Christmas is problematic for our oligarchs. Talk of peace and love fill the air, and there is always the possibility that things will get out of hand and the public will begin to take it seriously. However, season does give our Beltway minions a chance to spend at least one day wallowing in decency before reverting back to the serene barbarity that is the wellspring of all progress and civilization.

Not to worry. The religious right will make sure this never happens. They worship the parochial god of the tribe and not the God of universal love. Universal love is doomed to failure because too many people associate it with a euphoric skipping through La-La Land with a beatific smile on their faces. They are unwilling to face the harsh reality that Christian Love requires a descent into the deepest pit of Hell and a willingness to love every low-life son of a bitch one finds there, even though one’s knee-jerk reaction is to tear their fucking throats out. This unwillingness to do so is what transforms Christian Love into the spittle spray of Christian bile.

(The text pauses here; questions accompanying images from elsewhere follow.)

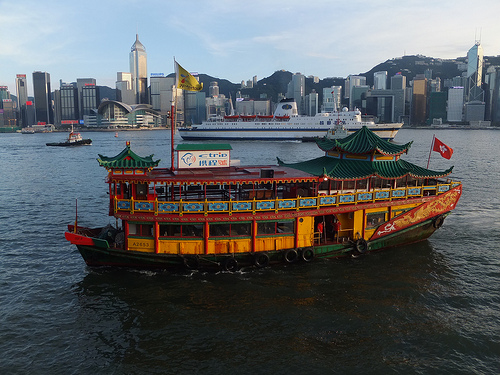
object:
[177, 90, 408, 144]
boat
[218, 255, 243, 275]
tire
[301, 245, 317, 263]
tire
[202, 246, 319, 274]
row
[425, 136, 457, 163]
flag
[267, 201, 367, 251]
door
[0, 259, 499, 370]
water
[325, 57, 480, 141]
building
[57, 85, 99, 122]
building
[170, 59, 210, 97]
flag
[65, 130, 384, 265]
tall building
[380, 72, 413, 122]
building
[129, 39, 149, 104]
building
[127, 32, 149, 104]
tall building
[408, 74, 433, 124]
tall building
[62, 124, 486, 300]
boat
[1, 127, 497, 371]
river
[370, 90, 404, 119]
wall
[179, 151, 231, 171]
advertisement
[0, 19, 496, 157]
city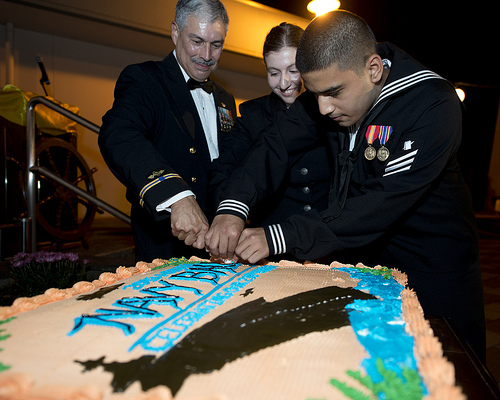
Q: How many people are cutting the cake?
A: 3.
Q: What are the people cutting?
A: A cake.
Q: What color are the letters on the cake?
A: Blue.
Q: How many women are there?
A: 1.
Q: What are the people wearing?
A: A uniform.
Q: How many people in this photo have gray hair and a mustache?
A: One.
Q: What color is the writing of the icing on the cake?
A: Blue.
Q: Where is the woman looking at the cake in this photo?
A: In the middle of two other people.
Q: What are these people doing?
A: Cutting a cake.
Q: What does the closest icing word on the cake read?
A: NAVY.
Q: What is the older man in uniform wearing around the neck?
A: A bowtie.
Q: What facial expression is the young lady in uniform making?
A: A smile.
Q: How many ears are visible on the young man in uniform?
A: One.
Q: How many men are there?
A: 2.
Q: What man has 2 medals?
A: Man on right.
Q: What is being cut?
A: Cake.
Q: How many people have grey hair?
A: 1.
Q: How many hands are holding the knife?
A: Three.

The religious right also guarantees that its followers are kept away from Jesus. Nothing would ruin their faith faster than a public that actually bought into his teachings. Instead, their leaders encourage them to practice Christianism rather than Christianity. Christianism is simply Christianity without Jesus. Under Christianism’s guidance, a dynamic faith is reduced to a fossilized ideology.

Jesus broke bread with sinners and the poor; Christianism marginalizes them. Jesus taught love; Christianism teaches a hate born of fear. Jesus taught salvation; Christianism teaches destruction.

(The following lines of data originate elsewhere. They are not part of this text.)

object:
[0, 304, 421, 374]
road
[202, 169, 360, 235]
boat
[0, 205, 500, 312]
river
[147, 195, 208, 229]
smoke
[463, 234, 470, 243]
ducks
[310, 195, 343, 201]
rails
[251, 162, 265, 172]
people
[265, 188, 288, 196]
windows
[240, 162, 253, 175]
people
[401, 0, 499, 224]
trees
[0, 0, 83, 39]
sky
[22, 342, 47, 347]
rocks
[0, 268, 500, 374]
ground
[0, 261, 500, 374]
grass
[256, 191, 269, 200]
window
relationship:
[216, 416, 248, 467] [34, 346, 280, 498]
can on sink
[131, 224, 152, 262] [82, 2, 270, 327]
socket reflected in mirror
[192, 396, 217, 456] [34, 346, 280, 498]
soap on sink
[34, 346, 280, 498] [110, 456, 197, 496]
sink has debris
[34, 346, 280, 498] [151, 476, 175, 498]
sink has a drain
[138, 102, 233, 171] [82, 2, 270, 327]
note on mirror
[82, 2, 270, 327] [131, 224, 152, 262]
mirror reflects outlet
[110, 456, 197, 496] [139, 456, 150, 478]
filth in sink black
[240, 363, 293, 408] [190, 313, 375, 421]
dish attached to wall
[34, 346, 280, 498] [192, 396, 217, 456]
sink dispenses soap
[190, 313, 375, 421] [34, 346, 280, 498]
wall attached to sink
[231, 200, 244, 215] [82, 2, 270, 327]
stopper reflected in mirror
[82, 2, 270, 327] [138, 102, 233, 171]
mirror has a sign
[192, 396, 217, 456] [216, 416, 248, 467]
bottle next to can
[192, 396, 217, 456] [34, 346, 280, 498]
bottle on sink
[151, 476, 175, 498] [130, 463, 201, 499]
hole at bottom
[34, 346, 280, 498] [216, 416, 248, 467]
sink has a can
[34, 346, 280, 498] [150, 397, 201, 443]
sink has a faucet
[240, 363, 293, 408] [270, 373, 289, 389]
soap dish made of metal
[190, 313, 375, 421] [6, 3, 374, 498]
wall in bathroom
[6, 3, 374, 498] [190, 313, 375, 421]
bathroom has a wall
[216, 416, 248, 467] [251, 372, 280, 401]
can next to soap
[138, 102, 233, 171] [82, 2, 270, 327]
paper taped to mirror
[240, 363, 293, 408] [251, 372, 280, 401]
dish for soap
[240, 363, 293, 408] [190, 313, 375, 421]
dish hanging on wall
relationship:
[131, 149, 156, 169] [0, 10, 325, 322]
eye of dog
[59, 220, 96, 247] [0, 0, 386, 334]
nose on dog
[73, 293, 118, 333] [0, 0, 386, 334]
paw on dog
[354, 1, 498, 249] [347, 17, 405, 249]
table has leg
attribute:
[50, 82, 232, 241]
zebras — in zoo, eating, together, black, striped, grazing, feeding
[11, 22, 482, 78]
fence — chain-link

Christianism’s irony is its obsessive propagation of the Ten Commandments and its determination to see them displayed in public building. They don’t seem to understand that the Commandments are downright anticorporatist. They tell us don’t kill, don’t steal, don’t lie and don’t exploit. How in the hell do you run a multinationals with an albatross like that around your neck?

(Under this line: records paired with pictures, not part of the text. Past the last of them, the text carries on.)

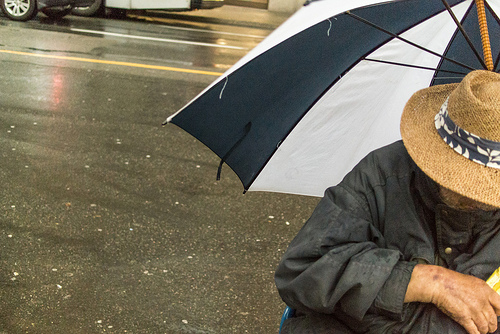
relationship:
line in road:
[0, 47, 223, 76] [1, 15, 498, 332]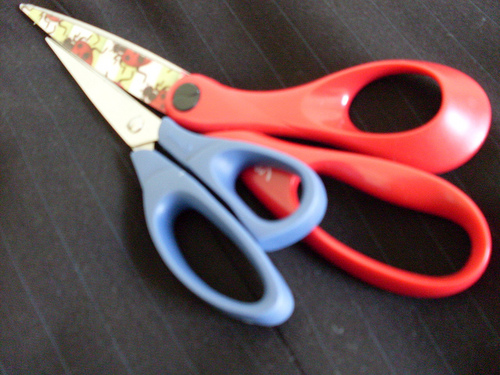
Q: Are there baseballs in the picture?
A: No, there are no baseballs.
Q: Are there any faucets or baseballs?
A: No, there are no baseballs or faucets.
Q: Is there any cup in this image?
A: No, there are no cups.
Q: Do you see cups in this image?
A: No, there are no cups.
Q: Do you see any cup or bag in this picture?
A: No, there are no cups or bags.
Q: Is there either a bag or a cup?
A: No, there are no cups or bags.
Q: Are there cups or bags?
A: No, there are no cups or bags.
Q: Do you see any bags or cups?
A: No, there are no cups or bags.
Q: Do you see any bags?
A: No, there are no bags.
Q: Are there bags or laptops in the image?
A: No, there are no bags or laptops.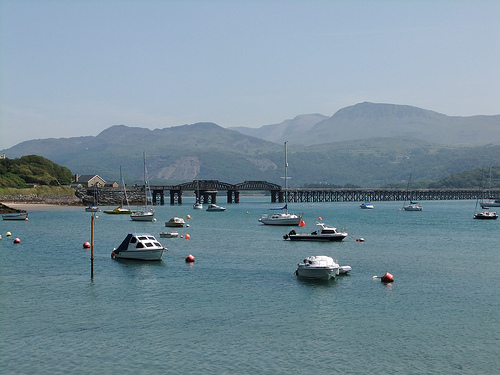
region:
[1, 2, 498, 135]
The sky is blue.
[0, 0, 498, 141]
The sky is hazy.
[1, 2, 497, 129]
The sky is cloudless.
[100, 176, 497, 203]
A bridge spans across the water.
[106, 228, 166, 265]
The boat is drifting in the water.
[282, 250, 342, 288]
The boat is vacant.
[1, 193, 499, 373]
The waters are calm.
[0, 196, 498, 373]
The still water is blue.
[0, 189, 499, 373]
The water is very calm and serene.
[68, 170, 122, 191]
There is a structure on the bank.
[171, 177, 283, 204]
double suspension on bridge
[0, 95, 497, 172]
panoramic mountain view in background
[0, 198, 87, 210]
flat, sandy beach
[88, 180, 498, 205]
long bridge over water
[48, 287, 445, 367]
calm body of water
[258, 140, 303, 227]
sail boat with sail down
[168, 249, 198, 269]
boat anchor buoy and line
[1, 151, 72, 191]
green vegetation on elevated terrain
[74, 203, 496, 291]
several boats in close proximity to one another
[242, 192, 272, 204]
air space clearance for tall boat to pass under bridge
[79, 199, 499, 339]
Boats on the water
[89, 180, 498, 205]
Bridge over water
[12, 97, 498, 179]
Mountains in the distance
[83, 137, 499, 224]
Sail boats with the sales down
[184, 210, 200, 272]
Bowies in the sea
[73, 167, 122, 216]
Waterfront property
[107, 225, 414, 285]
Powerboats all going the same direction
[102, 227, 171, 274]
Large speed boat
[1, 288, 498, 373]
Calm clear water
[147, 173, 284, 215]
Bridge opening for boat traffic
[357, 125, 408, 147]
section of a rugged terrain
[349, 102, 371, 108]
top of a mountain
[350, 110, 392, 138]
slopes of a mountain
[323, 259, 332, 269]
front part of a boat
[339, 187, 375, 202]
section of a bridge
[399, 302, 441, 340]
section of sea water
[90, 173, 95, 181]
part of a house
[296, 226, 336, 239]
a boat on water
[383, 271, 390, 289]
a floater on water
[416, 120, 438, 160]
part of a hilly forest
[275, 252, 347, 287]
a white boat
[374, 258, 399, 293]
a red bouy in water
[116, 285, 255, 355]
A body of water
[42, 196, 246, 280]
Many boats are in the water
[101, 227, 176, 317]
A leisure boat is in the water and it is white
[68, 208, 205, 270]
Many red bouys and boats in water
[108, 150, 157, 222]
Two sail boats are in the water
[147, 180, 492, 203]
A bridge that crosses a body of water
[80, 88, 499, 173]
Many mountains in the background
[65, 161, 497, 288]
Bridge and many boats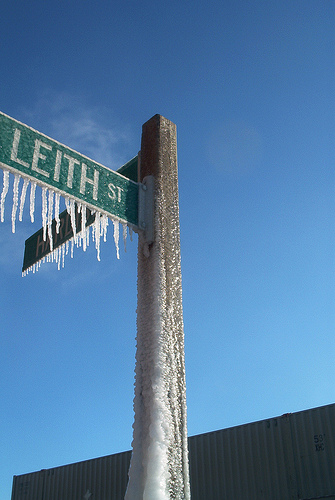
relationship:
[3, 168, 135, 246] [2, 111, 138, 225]
ice on sign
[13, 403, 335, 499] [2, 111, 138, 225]
building by sign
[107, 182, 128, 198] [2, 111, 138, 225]
st on sign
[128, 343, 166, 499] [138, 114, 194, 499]
ice on pole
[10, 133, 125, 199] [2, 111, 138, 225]
leith st on sign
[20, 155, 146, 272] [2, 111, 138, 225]
sign behind sign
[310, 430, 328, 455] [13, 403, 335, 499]
writing on building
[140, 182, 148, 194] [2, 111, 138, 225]
bolts on sign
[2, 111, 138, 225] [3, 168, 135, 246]
sign covered in ice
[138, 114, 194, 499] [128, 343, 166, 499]
pole covered in ice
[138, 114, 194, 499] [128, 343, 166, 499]
pole covered by ice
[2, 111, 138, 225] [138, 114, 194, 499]
sign on a pole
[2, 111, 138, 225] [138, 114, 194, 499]
sign in on pole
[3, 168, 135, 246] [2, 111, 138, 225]
ice hanging on sign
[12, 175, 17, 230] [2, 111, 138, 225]
icicle on sign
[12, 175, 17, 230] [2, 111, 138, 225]
icicle hanging on sign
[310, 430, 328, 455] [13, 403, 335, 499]
writing on side of building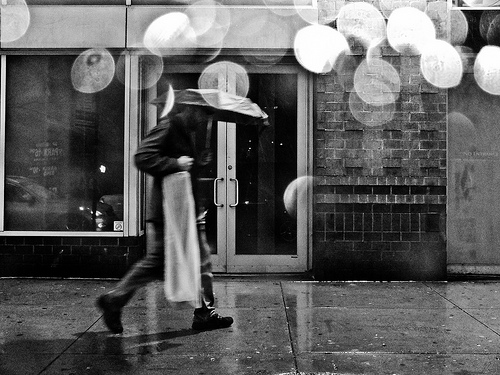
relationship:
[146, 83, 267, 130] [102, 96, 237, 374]
umbrella above man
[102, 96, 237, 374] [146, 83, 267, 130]
man below umbrella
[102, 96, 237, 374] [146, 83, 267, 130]
man under umbrella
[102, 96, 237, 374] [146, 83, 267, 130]
man has umbrella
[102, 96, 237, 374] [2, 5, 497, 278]
man beside building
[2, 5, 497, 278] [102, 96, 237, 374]
building beside man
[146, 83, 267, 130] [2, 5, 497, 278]
umbrella near building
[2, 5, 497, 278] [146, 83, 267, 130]
building near umbrella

Christianism could be described as “a mass-based party of committed nationalist militants, working in uneasy but effective collaboration with traditional elites, [that] abandons democratic liberties and pursues redemptive violence...without ethical or legal restraints [and pursues a policy] of internal cleansing and external expansion.”

That is part of Robert O. Paxton’s definition of fascism sung to the tune of “Onward Christian Soldiers.”

I don’t what our oligarchs are worried about, though. You don’t see many crèches among the brilliantly flashing lights of Christmas lawn displays. I think we’ve kind of forgotten what the season is all about.

The Pentagon will be pleased.

3 comments:

David M said...

These days they display "old bloody glory" and decorate around that.

Case Wagenvoord said...

And the blood drips all over their ornaments.

Ivan Hentschel said...

I must again quibble. If "Christianism" were strictly practiced as Buddhism, Platoism, Taoism or skepticism, it would be OK, but the movement loosely called (and carefully orchestrated) as "Christianity" is the cuplrit. That disease -ridden ideology brought us Christmas, which we got from the early Roman (catholic) church as a way to appease the pagans (saturnalia, the solstice) and the Jews ( Hannukuh)as a way to start raising money in the name of Jesus and pretend we actualy love one another and want 'world peace". The transformation from hannukuh bush to decorated connifer, and the invention of the north pole and a bunch of toy-making little people did't help.

By this time in human history we have jesusology (and at this time of year, Baby jesusology), mixed in with virgin mommies, hapless Josephs, camel dung, wandering stars, errant good will, Macy's, Wal_Mart, HD-TV,jingle bells, fake snow, reindeer, too much alcohol, papier mache' creche scenes, the Starvation Army taking credit cards; food and fruit baskets, temporary generosity, Bing Crosby, Charlie Brown and commercially produced egg nog from caged chickens. And we crack nuts and sing the Messiah out of season.

Where is your yuletide spirit, anyway? You should leave bah-humbugging to us progessionals.